2. barley-sugar: brittle candy molded into the form of twisted sticks or different shapes. Nineteenth-century dietary rules for children strictly limited sweets.
3. sounds will take care of themselves: play on a British proverb about frugality, “Take care of the pence and the pounds will take care of themselves.”
4. Mock Turtle Soup: soup generally made with veal in imitation of turtle soup. Thus Tenniel draws the head, legs, and tail of the Mock Turtle to resemble a calf (see this page).
5. Gryphon: in classical mythology, a beast that combines the body of a lion with the head and wings of an eagle; also “griffin.”

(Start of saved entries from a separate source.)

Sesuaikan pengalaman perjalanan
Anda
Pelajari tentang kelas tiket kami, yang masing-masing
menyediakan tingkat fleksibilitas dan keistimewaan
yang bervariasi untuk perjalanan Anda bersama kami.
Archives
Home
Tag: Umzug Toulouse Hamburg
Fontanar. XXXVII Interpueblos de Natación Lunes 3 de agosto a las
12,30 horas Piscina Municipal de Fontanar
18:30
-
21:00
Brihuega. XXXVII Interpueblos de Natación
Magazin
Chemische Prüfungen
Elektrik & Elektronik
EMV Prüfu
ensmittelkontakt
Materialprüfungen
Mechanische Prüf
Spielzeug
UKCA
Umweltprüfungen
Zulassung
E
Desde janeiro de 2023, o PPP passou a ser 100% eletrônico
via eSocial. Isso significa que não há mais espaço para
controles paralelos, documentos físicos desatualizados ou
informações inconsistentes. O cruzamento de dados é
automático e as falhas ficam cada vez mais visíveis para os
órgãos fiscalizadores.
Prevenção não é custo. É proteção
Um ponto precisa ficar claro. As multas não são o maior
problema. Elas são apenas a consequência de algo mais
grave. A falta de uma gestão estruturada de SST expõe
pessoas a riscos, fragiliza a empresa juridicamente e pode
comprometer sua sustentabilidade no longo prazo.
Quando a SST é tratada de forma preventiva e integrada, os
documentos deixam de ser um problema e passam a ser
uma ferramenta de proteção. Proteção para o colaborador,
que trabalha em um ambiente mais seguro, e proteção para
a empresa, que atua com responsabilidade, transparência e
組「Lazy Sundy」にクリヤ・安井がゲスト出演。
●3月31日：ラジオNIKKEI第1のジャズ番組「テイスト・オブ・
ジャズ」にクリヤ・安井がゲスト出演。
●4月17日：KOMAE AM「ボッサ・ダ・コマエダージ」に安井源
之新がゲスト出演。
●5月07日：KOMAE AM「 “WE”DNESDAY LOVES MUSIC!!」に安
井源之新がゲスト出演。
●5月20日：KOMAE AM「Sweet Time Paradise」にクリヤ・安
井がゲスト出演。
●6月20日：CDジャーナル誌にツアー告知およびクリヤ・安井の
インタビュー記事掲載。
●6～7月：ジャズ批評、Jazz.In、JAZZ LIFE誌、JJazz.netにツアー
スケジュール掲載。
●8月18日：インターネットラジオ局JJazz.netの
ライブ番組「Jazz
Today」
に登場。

6. school: In this chapter, through a series of puns such as “reeling and writhing,” Carroll pokes fun at the subjects and system of educating middle- and upper-class children of his day. The Mock Turtle and Gryphon act as “old boys” reminiscing about their school days.
7. ‘French, music, and washing—extra’: refers to the end of a school bill, indicating that charges for laundry service were not included in school fees. Typical “extras” would have included lessons in French, German, art, and dancing.
8. conger-eel: At this time the Liddell family’s drawing-master was the distinguished art critic John Ruskin (1819–1900).
CHAPTER X. THE LOBSTER QUADRILLE
1. Lobster Quadrille: The quadrille was a difficult kind of square dance that the Liddell daughters were taught in their dancing lessons.